The project won the prestigious Arte Pixel Pitch Prize in London 2010, and did a successful Kickstarter crowdfunding campaign in 2012. Lead partners in this project are Tangram Film, Good Television, Ozma Games and Medea. The team explores how participants may contribute collaboratively to the production, both creatively and practically.
This post was originally published in the Medea publication Prototyping Futures.
ERLING: What has it meant for you to work with us at Medea?
HELENE: “Security” is the first thing that comes to mind, in that you have been involved in every process related to the Granny’s project. You are, of course, very warm and loving people, but you also have an academic interest in the development of the production: an interest in seeing our reality and joining us in it, to see the opportunities and adversity and to be our support.
BOBBI: You have been a platform for continuity. We’ve had many of our meetings here and I don’t think that’s just because there are rooms available, but because Medea has become our home base for the project.
KARIN: You’ve become neutral ground for us, but also an important source of knowledge. You have given us examples of other projects that are important to learn from.
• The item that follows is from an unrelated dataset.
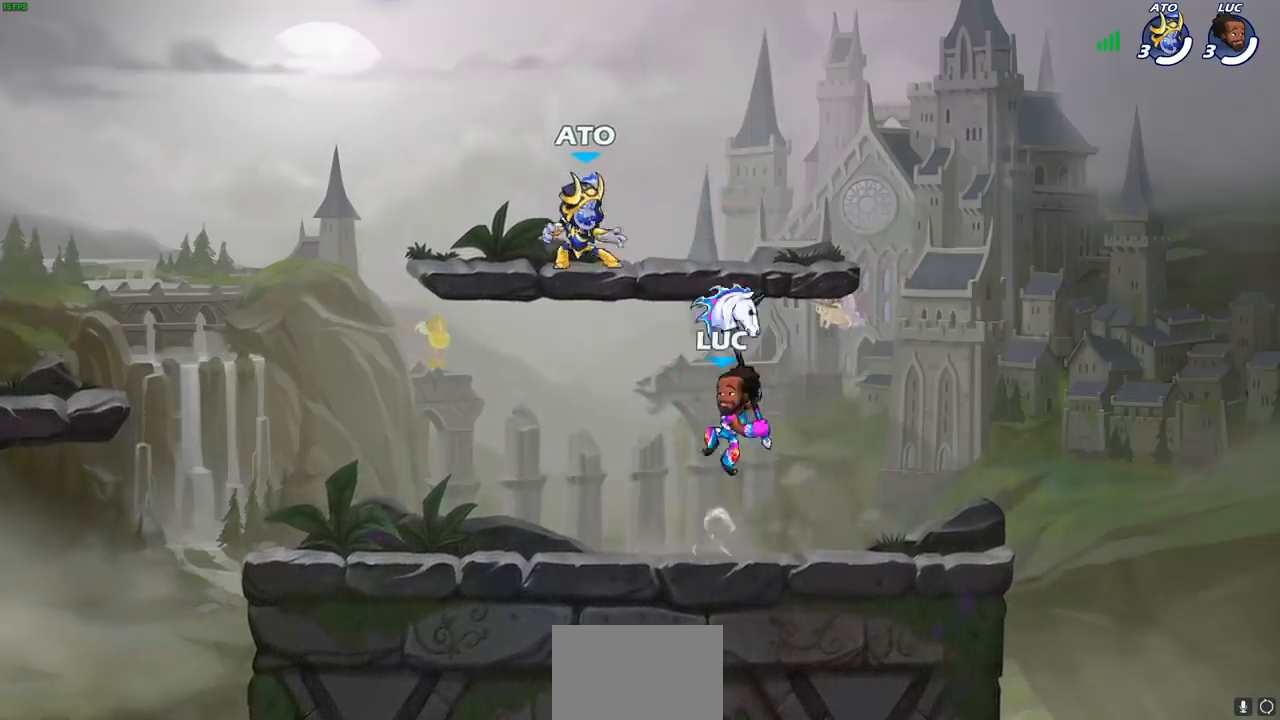
{"buttons": [], "left_stick": "down-left", "events": [[250, "left_stick", "center"], [500, "left_stick", "down-left"]]}
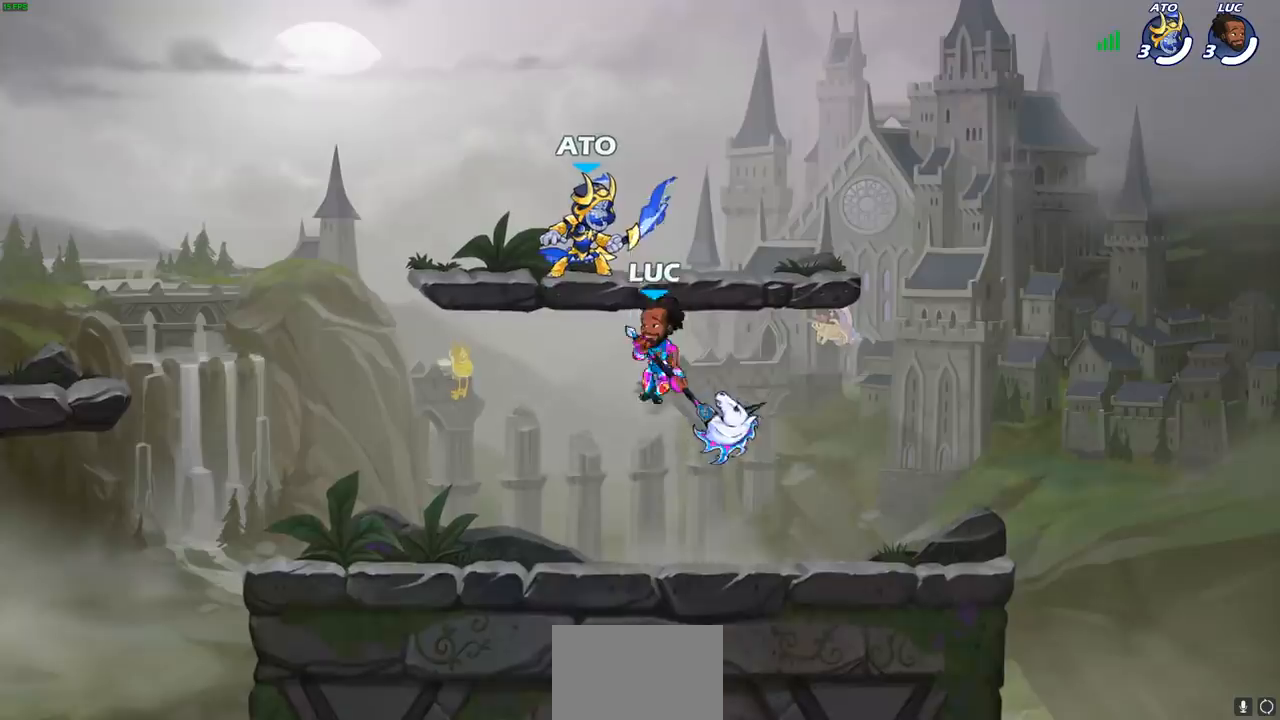
{"buttons": [], "left_stick": "up-left", "events": [[300, "CROSS", "down"], [300, "left_stick", "up-right"], [350, "SQUARE", "down"], [383, "CROSS", "up"], [467, "SQUARE", "up"], [483, "left_stick", "up-left"]]}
HANNA: To me, the collaboration with you has meant reflections about the process. A few years ago, I was asked which I thought was most important: the process or the outcome. I used to reply that the outcome is most important. But now I have an understanding of the process and what it means, and now, to me, the process is part of the outcome and must be given equal weight.
HELENE: Because that the process and the reflection have been so central, it has given us the courage to take a step towards risks and being more experimental than we would have been if we had not had the researchers to lean on. When the first feature film Nasty Old People was distributed via the Pirate Bay, it wasn’t just a whim, but was preceded by a process with researchers and students who looked at several alternative ways to reach out with a movie. Besides, you said that if there was a backlash you would be there to answer questions.
HANNA: You’ve also been involved practically. Together with you, we set up the Facebook page where I started to communicate with our fans, and it was you who made the torrent files, you who initially seeded the film. You’ve been at the production development labs as well.
HELENE: May I ask what our collaboration has meant to you at Medea?
ERLING: A whole lot. We’ve often worked co-productively over the years, but these collaborations have often led to design concepts and nothing else. With Nasty Old People and Granny’s Dancing on the Table, the design has become public in a different way. It has also been activist, with a clear political position. We have always wanted to have research that is based in the present rather than the typical “ten years into the future”, with a focus on the future as being here and now.
BOBBI: Medea has also been a strong counterweight to the other systems that we have been fighting. It has been great to work with an organization like Medea that has a different way of thinking.
HELENE: We usually talk about the three dimensions of the Granny economy: economic, social and cultural. The systems we have been fighting have been the economic systems, in which we have found it difficult to fit in. Socially and culturally, we have fit in well at Medea. You may be right in what you say Erling, that we are more at home in the future than in the present, since this is pioneer work we are doing.
ERLING: Yes, but it is rooted in the present. IT and design research often see the new frontier as a blank slate rather than as a mix of the complexities the present consists of. We as researchers think it’s exciting to be mixed up in the “now”. Thus, we have gained many insights into the film industry, both with regards to narratology, as well as financial and cultural structures.
HELENE: We’ve also got a slice of a “researcher’s identity” in us. We’ve become interested in experimenting and doing things in new ways to see what happens to the world when you do.
Helene Granqvist is the CEO of film production company Good Television; Hanna Sköld is a director and runs the independent film company Tangram Film; Bobbi Sand and Karin Ryding runs the game company Ozma Games; Erling Björgvinsson is researcher at Medea.